Response function of turbulence computed via fluctuation-response relation of a Langevin system with vanishing noise

For a shell model of the fully developed turbulence and the incompressible Navier-Stokes equations in the Fourier space, when a Gaussian white noise is artificially added to the equation of each mode, an expression of the mean linear response function in terms of the velocity correlation functions is derived by applying the method developed for nonequilibrium Langevin systems [Harada and Sasa, Phys. Rev. Lett. 95, 130602 (2005)]. We verify numerically for the shell-model case that the derived expression of the response function, as the noise tends to zero, converges to the response function of the noiseless shell model.

Figure 1

Second-order moment of the absolute value of the shell-model variable $u_j\left(t\right)$ with and without the Gaussian white noise, as a function of the shell index.

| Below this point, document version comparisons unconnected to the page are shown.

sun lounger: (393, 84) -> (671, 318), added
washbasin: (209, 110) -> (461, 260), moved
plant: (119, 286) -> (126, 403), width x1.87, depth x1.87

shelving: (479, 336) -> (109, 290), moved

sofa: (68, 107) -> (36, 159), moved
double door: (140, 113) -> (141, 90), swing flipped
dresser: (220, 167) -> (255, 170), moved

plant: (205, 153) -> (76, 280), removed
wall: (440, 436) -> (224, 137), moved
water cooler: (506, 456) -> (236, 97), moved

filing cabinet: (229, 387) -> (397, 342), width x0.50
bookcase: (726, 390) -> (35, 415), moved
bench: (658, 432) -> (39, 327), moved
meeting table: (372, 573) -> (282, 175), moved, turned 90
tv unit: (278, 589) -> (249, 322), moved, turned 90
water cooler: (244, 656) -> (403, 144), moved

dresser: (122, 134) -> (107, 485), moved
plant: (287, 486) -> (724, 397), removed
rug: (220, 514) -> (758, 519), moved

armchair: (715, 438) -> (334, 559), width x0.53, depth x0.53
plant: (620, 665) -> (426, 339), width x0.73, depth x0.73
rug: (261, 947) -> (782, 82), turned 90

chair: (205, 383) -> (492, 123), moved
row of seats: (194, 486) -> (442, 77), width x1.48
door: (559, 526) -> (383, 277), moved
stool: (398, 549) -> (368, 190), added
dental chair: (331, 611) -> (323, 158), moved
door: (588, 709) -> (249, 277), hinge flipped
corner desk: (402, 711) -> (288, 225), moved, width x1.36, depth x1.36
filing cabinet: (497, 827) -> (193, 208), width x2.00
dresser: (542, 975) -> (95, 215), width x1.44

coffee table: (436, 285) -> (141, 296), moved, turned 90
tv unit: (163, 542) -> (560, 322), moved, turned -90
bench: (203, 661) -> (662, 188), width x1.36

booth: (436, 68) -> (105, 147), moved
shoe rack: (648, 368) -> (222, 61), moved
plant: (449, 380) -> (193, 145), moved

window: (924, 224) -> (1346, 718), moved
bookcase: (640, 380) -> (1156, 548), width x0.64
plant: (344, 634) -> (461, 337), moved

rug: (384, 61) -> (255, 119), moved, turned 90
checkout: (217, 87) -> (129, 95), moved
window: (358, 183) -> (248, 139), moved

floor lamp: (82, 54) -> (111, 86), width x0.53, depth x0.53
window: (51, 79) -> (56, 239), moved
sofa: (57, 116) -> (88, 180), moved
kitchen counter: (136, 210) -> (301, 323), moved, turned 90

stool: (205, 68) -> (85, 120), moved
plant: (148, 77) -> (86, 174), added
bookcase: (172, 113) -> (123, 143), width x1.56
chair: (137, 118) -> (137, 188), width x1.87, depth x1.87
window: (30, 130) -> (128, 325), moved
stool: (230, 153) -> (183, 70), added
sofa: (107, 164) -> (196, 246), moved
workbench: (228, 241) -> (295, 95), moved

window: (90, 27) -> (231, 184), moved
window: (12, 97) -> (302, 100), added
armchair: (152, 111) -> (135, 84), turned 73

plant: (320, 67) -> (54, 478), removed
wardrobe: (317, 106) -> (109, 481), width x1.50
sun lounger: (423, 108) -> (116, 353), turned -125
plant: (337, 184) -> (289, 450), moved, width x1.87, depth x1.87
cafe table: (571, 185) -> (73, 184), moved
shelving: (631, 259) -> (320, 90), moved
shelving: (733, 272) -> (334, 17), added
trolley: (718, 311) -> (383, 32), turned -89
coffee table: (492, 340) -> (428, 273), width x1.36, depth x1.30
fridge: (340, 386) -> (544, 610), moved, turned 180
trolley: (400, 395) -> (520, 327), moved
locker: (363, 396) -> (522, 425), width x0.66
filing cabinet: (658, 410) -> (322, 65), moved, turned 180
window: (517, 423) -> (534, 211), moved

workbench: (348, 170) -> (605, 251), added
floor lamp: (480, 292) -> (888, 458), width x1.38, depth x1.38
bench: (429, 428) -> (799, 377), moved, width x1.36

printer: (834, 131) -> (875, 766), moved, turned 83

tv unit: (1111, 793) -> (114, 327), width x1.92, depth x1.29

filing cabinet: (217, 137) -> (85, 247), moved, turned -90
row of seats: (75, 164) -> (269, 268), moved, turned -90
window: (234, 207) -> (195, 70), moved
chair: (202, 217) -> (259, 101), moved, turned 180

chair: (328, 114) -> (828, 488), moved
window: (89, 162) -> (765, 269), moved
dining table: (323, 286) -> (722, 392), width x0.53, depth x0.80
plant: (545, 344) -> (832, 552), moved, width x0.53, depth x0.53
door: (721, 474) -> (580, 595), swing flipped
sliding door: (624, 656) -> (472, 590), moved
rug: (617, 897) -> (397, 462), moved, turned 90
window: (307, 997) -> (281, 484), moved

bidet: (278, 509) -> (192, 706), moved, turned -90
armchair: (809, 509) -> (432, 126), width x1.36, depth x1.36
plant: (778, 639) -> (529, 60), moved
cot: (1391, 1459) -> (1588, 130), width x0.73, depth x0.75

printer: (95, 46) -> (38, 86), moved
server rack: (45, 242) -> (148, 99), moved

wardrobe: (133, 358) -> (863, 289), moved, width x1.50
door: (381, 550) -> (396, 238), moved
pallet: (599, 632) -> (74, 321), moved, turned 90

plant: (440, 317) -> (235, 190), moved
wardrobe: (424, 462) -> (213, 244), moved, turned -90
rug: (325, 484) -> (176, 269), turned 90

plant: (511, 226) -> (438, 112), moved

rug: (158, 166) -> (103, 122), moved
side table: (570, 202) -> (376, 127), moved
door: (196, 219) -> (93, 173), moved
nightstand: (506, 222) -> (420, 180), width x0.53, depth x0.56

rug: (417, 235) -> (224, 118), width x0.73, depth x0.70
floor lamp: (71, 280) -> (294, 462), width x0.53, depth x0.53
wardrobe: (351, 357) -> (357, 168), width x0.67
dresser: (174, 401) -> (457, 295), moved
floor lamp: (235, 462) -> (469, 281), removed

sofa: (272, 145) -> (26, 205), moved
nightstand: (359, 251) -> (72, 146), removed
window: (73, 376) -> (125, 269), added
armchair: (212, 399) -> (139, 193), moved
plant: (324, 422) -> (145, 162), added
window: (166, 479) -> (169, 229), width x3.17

Here ${\sigma }_j^2=1$ in Eq. (2). Inset: The energy flux function $\Pi \left(k_j\right)$ showing that the constant-energy-flux structure is preserved for $T\le {10}^{-3}$.

Figure 2

Directly calculated response function of the shell model $G_{jj}^{\left(0\right)}$ (zero temperature), $G_{jj}^{\left(T\right)}$ with $T={10}^{-4}$, and the FRR expression of the response function $H_{jj}^{\left(T\right)}$ with $T={10}^{-4}$, the right-hand side of Eq. (5), for the shell indices $j=9,10,11$, and 12 (from top to bottom). The gray curve is $C_{jj}^{\left(0\right)}(t-s)/C_{jj}^{\left(0\right)}\left(0\right)$ for $j=12$. Inset: Approach of $G_{jj}^{\left(T\right)}$ to $G_{jj}^{\left(0\right)}$ as $T\to 0$ for $j=9$, plotted with $H_{jj}^{\left(T\right)}$.

Figure 3

Numerical difficulty of the FRR. (a) Discrepancy between $H_{jj}^{\left(T\right)}$ and $G_{jj}^{\left(0\right)}$ for $j=4,6$, and 8 (from top to bottom) with $T={10}^{-4}$; The error bars of $G_{jj}^{\left(0\right)}$ are shown for the index $j=6$ up to $t-s=1.5$. Inset: Same as the outset but for $j=2,4,6$, and 8 with $T={10}^{-3}$. (b) Cancellation between the real parts of $\langle {\Lambda }_j^{*}\left(s\right)u_j\left(t\right)\rangle$ and $\langle {\Lambda }_j^{*}\left(t\right)u_j\left(s\right)\rangle$ with $T={10}^{-4}$. (c) Symmetry of the real parts of $\langle {\Lambda }_j^{*}\left(s\right)u_j\left(t\right)\rangle$ and $\langle {\Lambda }_j^{*}\left(t\right)u_j\left(s\right)\rangle$ for $j=8$ (solid) and 11 (dashed) with $T={10}^{-4}$.